Saturday, 8 September 2012

Patience Rewarded


The Indian Summer this week has brought all into focus. And we could not have predicted that the alien farm animals would be taken off to heighten our pleasure. What is really so special about this place? The first thing to say is that the wonderful colouring of the heather in these few weeks is even more enjoyable for those of us who see it close up daily throughout the year as a drably coloured interest-free zone. It's everything else that's self determined and unplanned that allows the purple to make a greater impact. Without them even its purpleness is unimpressive, like a temporary coat of paint for the queen's visit.


The trees spreading onto the heather are the real beauty of Blacka and the age of trees show that this is not a stable situation, it's part of a process towards a more wooded look.
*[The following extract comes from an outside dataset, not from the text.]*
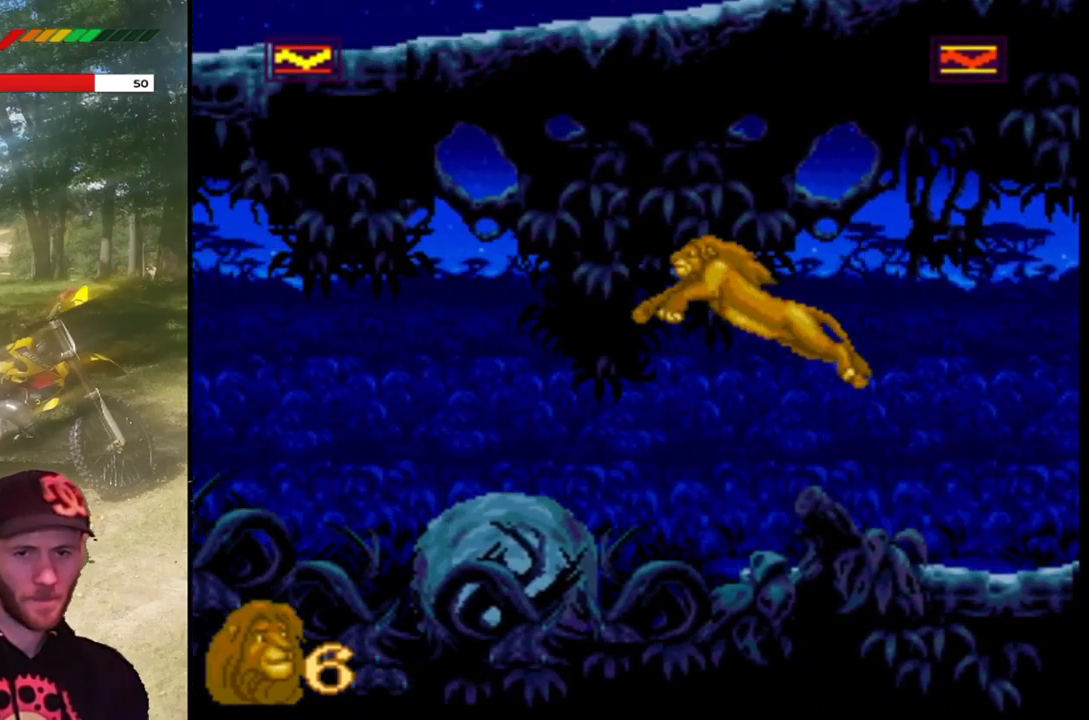
{"buttons": [], "left_stick": "center", "events": [[367, "CROSS", "up"], [367, "DPAD_LEFT", "up"]]}
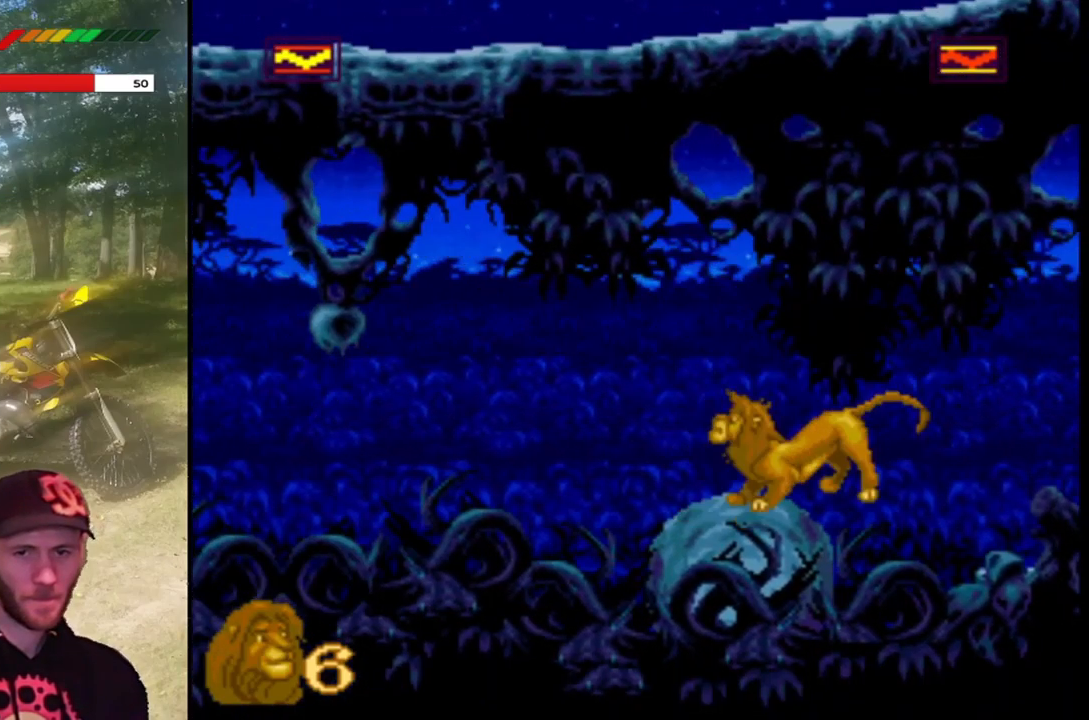
{"buttons": [], "left_stick": "center", "events": [[267, "DPAD_LEFT", "down"], [334, "DPAD_LEFT", "up"]]}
And those who exploit the fear of people that this uncontrolled succession might be disastrous are only defending their own role as managers, one that has already been discredited here many times.

If the managers had arrived here fifty years ago instead of just ten with  their farmland strategies, management plans and barbed wire  driven by agri-environment subsidies much of the beauty we see now would not be here. The trees that bring landscape perspective, seasonal character, songbirds, deer and much else to the moor would simply not have been allowed to grow and the farmland approach with many more livestock would by now have been ruthlessly established. And all would be so utterly dull. Just look at the ground on Whimble Holme Hill and on Burbage Moor to get an idea of this, both over-farmed and lacking in essential components of landscape appeal.